- _Problem to work on_
Reproduce every line of the rows below word for word, leaving out the pictures.

Saved data entries:
◆ ◆ ◆
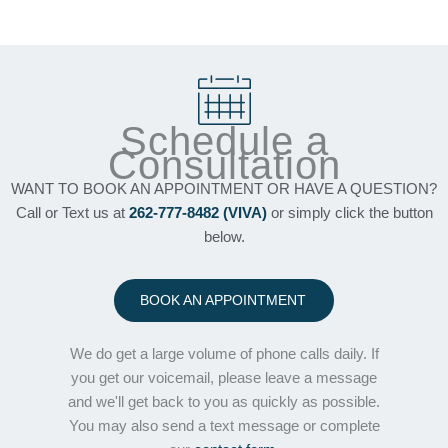
Schedule a
Consultation
WANT TO BOOK AN APPOINTMENT OR HAVE A QUESTION?
Call or Text us at
262-777-8482 (VIVA)
or simply click the button
below.
BOOK AN APPOINTMENT
We do get a large volume of phone calls daily. If
you get our voicemail, please leave a message
and we'll get back to you as quickly as possible.
You may also send a text message or complete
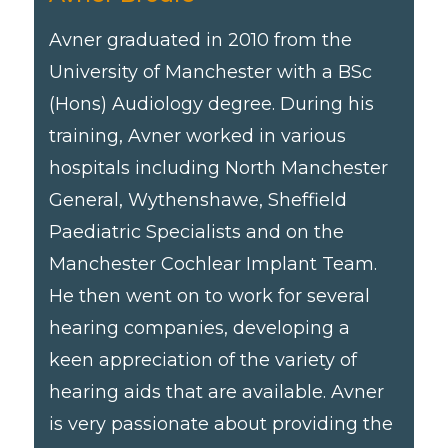
Avner graduated in 2010 from the
University of Manchester with a BSc
(Hons) Audiology degree. During his
training, Avner worked in various
hospitals including North Manchester
General, Wythenshawe, Sheffield
Paediatric Specialists and on the
Manchester Cochlear Implant Team.
He then went on to work for several
hearing companies, developing a
keen appreciation of the variety of
hearing aids that are available. Avner
is very passionate about providing the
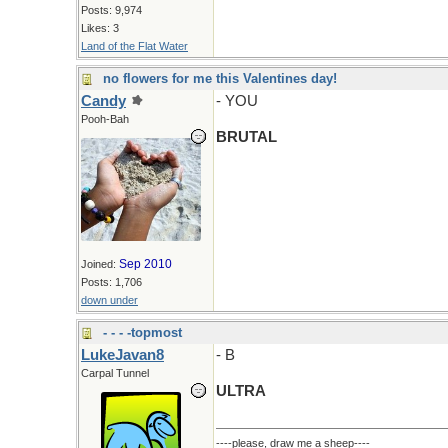
Posts: 9,974
Likes: 3
Land of the Flat Water
no flowers for me this Valentines day!
Candy
- YOU
Pooh-Bah
BRUTAL
Sep 2010
Joined:
Posts: 1,706
down under
- - - -topmost
LukeJavan8
- B
Carpal Tunnel
ULTRA
----please, draw me a sheep----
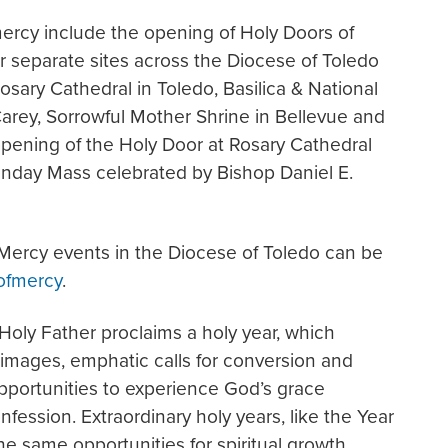
rcy include the opening of Holy Doors of
 separate sites across the Diocese of Toledo
sary Cathedral in Toledo, Basilica & National
Carey, Sorrowful Mother Shrine in Bellevue and
opening of the Holy Door at Rosary Cathedral
Sunday Mass celebrated by Bishop Daniel E.
f Mercy events in the Diocese of Toledo can be
ofmercy
.
 Holy Father proclaims a holy year, which
rimages, emphatic calls for conversion and
opportunities to experience God’s grace
fession. Extraordinary holy years, like the Year
the same opportunities for spiritual growth.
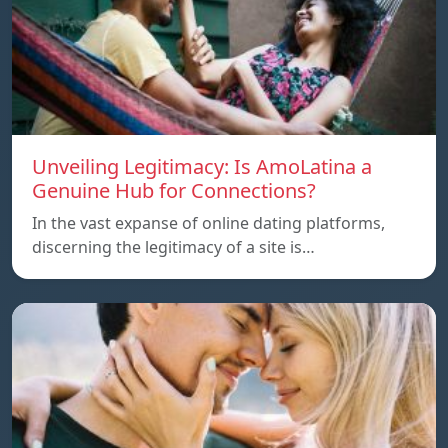
Unveiling Legitimacy: Is AmoLatina a
Genuine Hub for Connections?
In the vast expanse of online dating platforms,
discerning the legitimacy of a site is…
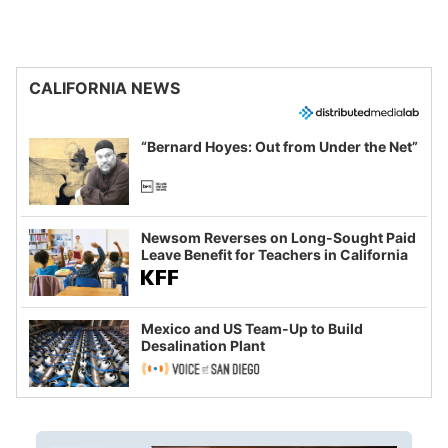
CALIFORNIA NEWS
“Bernard Hoyes: Out from Under the Net”
Newsom Reverses on Long-Sought Paid
Leave Benefit for Teachers in California
Mexico and US Team-Up to Build
Desalination Plant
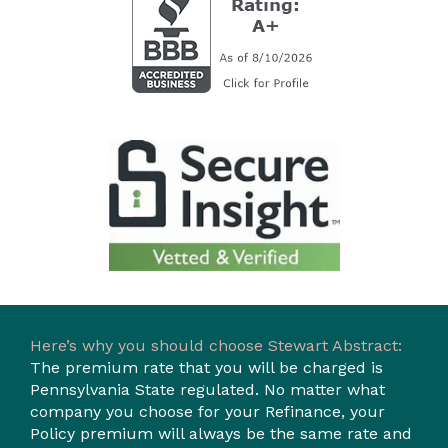
Here’s why you should choose Stewart Abstract:
The premium rate that you will be charged is
Pennsylvania State regulated. No matter what
company you choose for your Refinance, your
Policy premium will always be the same rate and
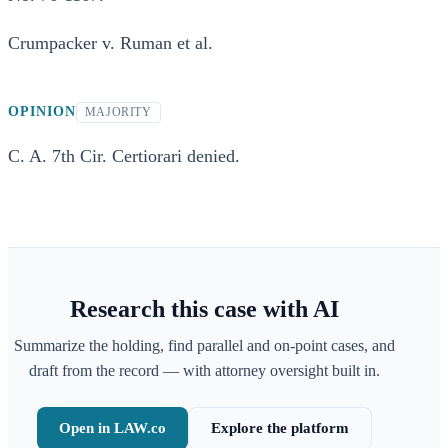
Crumpacker v. Ruman et al.
OPINION
MAJORITY
C. A. 7th Cir. Certiorari denied.
Research this case with AI
Summarize the holding, find parallel and on-point cases, and
draft from the record — with attorney oversight built in.
Open in LAW.co
Explore the platform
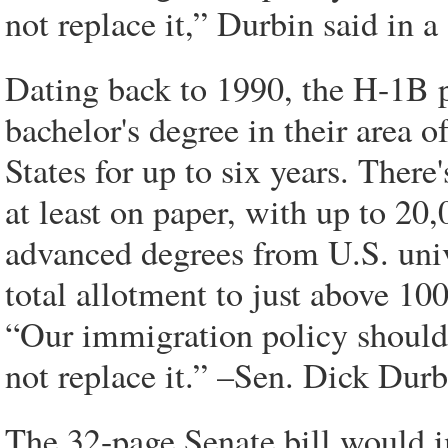
not replace it,” Durbin said in a
Dating back to 1990, the H-1B p
bachelor's degree in their area 
States for up to six years. There
at least on paper, with up to 20,
advanced degrees from U.S. uni
total allotment to just above 10
“Our immigration policy should
not replace it.” –Sen. Dick Durbi
The 32-page Senate bill would i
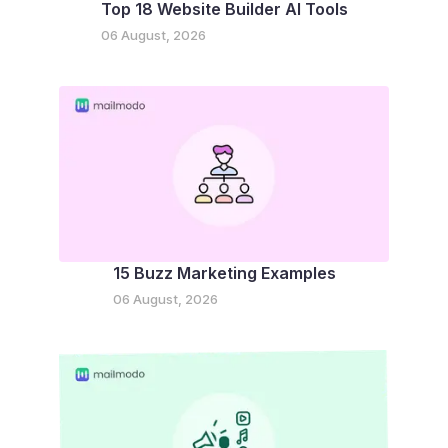
Top 18 Website Builder AI Tools
06 August, 2026
15 Buzz Marketing Examples
06 August, 2026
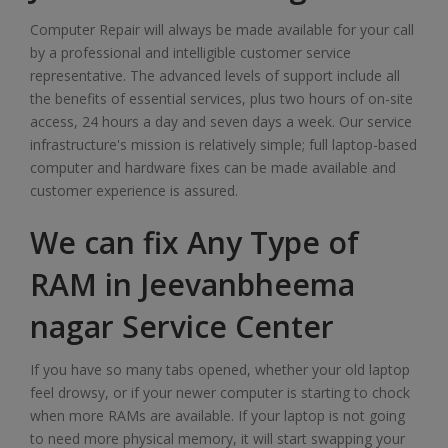
Computer Repair will always be made available for your call
by a professional and intelligible customer service
representative. The advanced levels of support include all
the benefits of essential services, plus two hours of on-site
access, 24 hours a day and seven days a week. Our service
infrastructure's mission is relatively simple; full laptop-based
computer and hardware fixes can be made available and
customer experience is assured.
We can fix Any Type of
RAM in Jeevanbheema
nagar Service Center
If you have so many tabs opened, whether your old laptop
feel drowsy, or if your newer computer is starting to chock
when more RAMs are available. If your laptop is not going
to need more physical memory, it will start swapping your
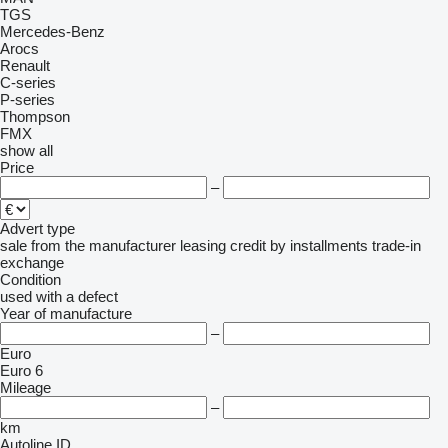
TGS
Mercedes-Benz
Arocs
Renault
C-series
P-series
Thompson
FMX
show all
Price
–
Advert type
sale
from the manufacturer
leasing
credit
by installments
trade-in
exchange
Condition
used
with a defect
Year of manufacture
–
Euro
Euro 6
Mileage
–
km
Autoline ID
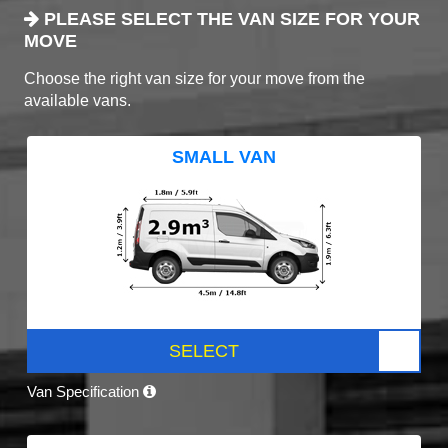
PLEASE SELECT THE VAN SIZE FOR YOUR
MOVE
Choose the right van size for your move from the
available vans.
SMALL VAN
SELECT
Van Specification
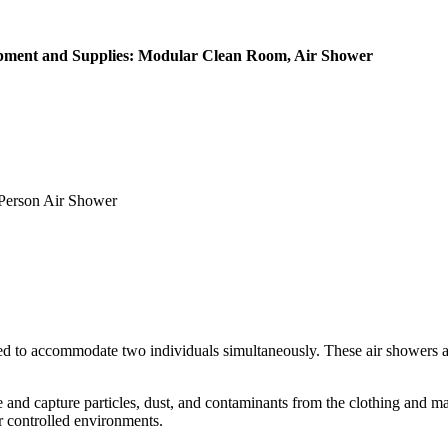
ipment and Supplies: Modular Clean Room, Air Shower
erson Air Shower
ed to accommodate two individuals simultaneously. These air showers ar
ge and capture particles, dust, and contaminants from the clothing and m
r controlled environments.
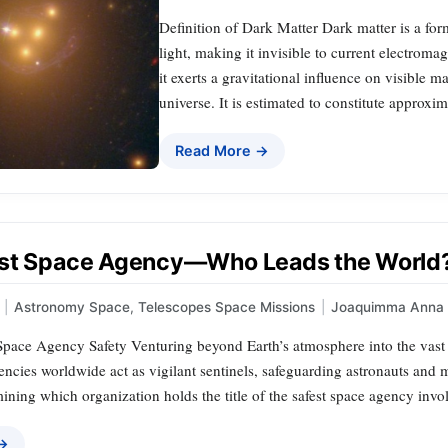
Definition of Dark Matter Dark matter is a form
light, making it invisible to current electromag
it exerts a gravitational influence on visible ma
universe. It is estimated to constitute approx
Read More →
st Space Agency—Who Leads the World
|
Astronomy Space
,
Telescopes Space Missions
|
Joaquimma Anna
pace Agency Safety Venturing beyond Earth’s atmosphere into the vas
encies worldwide act as vigilant sentinels, safeguarding astronauts and
ining which organization holds the title of the safest space agency invol
 →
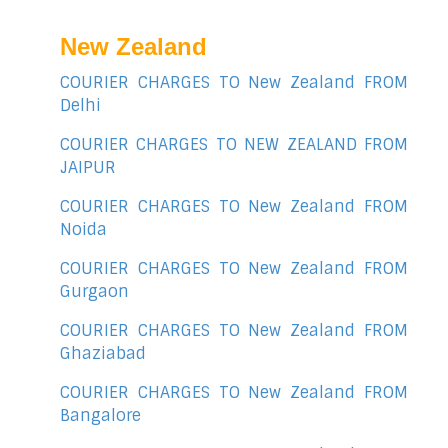
New Zealand
COURIER CHARGES TO New Zealand FROM
Delhi
COURIER CHARGES TO NEW ZEALAND FROM
JAIPUR
COURIER CHARGES TO New Zealand FROM
Noida
COURIER CHARGES TO New Zealand FROM
Gurgaon
COURIER CHARGES TO New Zealand FROM
Ghaziabad
COURIER CHARGES TO New Zealand FROM
Bangalore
◆ ◆ ◆
- _The completed task_
Schedule a
Consultation
WANT TO BOOK AN APPOINTMENT OR HAVE A QUESTION?
Call or Text us at
262-777-8482 (VIVA)
or simply click the button
below.
BOOK AN APPOINTMENT
We do get a large volume of phone calls daily. If
you get our voicemail, please leave a message
and we'll get back to you as quickly as possible.
You may also send a text message or complete
Avner graduated in 2010 from the
University of Manchester with a BSc
(Hons) Audiology degree. During his
training, Avner worked in various
hospitals including North Manchester
General, Wythenshawe, Sheffield
Paediatric Specialists and on the
Manchester Cochlear Implant Team.
He then went on to work for several
hearing companies, developing a
keen appreciation of the variety of
hearing aids that are available. Avner
is very passionate about providing the
Posts: 9,974
Likes: 3
Land of the Flat Water
no flowers for me this Valentines day!
Candy
- YOU
Pooh-Bah
BRUTAL
Sep 2010
Joined:
Posts: 1,706
down under
- - - -topmost
LukeJavan8
- B
Carpal Tunnel
ULTRA
----please, draw me a sheep----
rcy include the opening of Holy Doors of
 separate sites across the Diocese of Toledo
sary Cathedral in Toledo, Basilica & National
Carey, Sorrowful Mother Shrine in Bellevue and
opening of the Holy Door at Rosary Cathedral
Sunday Mass celebrated by Bishop Daniel E.
f Mercy events in the Diocese of Toledo can be
ofmercy
.
 Holy Father proclaims a holy year, which
rimages, emphatic calls for conversion and
opportunities to experience God’s grace
fession. Extraordinary holy years, like the Year
the same opportunities for spiritual growth.
Unveiling Legitimacy: Is AmoLatina a
Genuine Hub for Connections?
In the vast expanse of online dating platforms,
discerning the legitimacy of a site is…
CALIFORNIA NEWS
“Bernard Hoyes: Out from Under the Net”
Newsom Reverses on Long-Sought Paid
Leave Benefit for Teachers in California
Mexico and US Team-Up to Build
Desalination Plant
Here’s why you should choose Stewart Abstract:
The premium rate that you will be charged is
Pennsylvania State regulated. No matter what
company you choose for your Refinance, your
Policy premium will always be the same rate and
Crumpacker v. Ruman et al.
OPINION
MAJORITY
C. A. 7th Cir. Certiorari denied.
Research this case with AI
Summarize the holding, find parallel and on-point cases, and
draft from the record — with attorney oversight built in.
Open in LAW.co
Explore the platform
not replace it,” Durbin said in a
Dating back to 1990, the H-1B p
bachelor's degree in their area 
States for up to six years. There
at least on paper, with up to 20,
advanced degrees from U.S. uni
total allotment to just above 10
“Our immigration policy should
not replace it.” –Sen. Dick Durbi
The 32-page Senate bill would i
Top 18 Website Builder AI Tools
06 August, 2026
15 Buzz Marketing Examples
06 August, 2026
Computer Repair will always be made available for your call
by a professional and intelligible customer service
representative. The advanced levels of support include all
the benefits of essential services, plus two hours of on-site
access, 24 hours a day and seven days a week. Our service
infrastructure's mission is relatively simple; full laptop-based
computer and hardware fixes can be made available and
customer experience is assured.
We can fix Any Type of
RAM in Jeevanbheema
nagar Service Center
If you have so many tabs opened, whether your old laptop
feel drowsy, or if your newer computer is starting to chock
when more RAMs are available. If your laptop is not going
to need more physical memory, it will start swapping your
TGS
Mercedes-Benz
Arocs
Renault
C-series
P-series
Thompson
FMX
show all
Price
–
Advert type
sale
from the manufacturer
leasing
credit
by installments
trade-in
exchange
Condition
used
with a defect
Year of manufacture
–
Euro
Euro 6
Mileage
–
km
Autoline ID
PLEASE SELECT THE VAN SIZE FOR YOUR
MOVE
Choose the right van size for your move from the
available vans.
SMALL VAN
SELECT
Van Specification
ipment and Supplies: Modular Clean Room, Air Shower
erson Air Shower
ed to accommodate two individuals simultaneously. These air showers ar
ge and capture particles, dust, and contaminants from the clothing and m
r controlled environments.
Definition of Dark Matter Dark matter is a form
light, making it invisible to current electromag
it exerts a gravitational influence on visible ma
universe. It is estimated to constitute approx
Read More →
st Space Agency—Who Leads the World
|
Astronomy Space
,
Telescopes Space Missions
|
Joaquimma Anna
pace Agency Safety Venturing beyond Earth’s atmosphere into the vas
encies worldwide act as vigilant sentinels, safeguarding astronauts and
ining which organization holds the title of the safest space agency invol
 →
New Zealand
COURIER CHARGES TO New Zealand FROM
Delhi
COURIER CHARGES TO NEW ZEALAND FROM
JAIPUR
COURIER CHARGES TO New Zealand FROM
Noida
COURIER CHARGES TO New Zealand FROM
Gurgaon
COURIER CHARGES TO New Zealand FROM
Ghaziabad
COURIER CHARGES TO New Zealand FROM
Bangalore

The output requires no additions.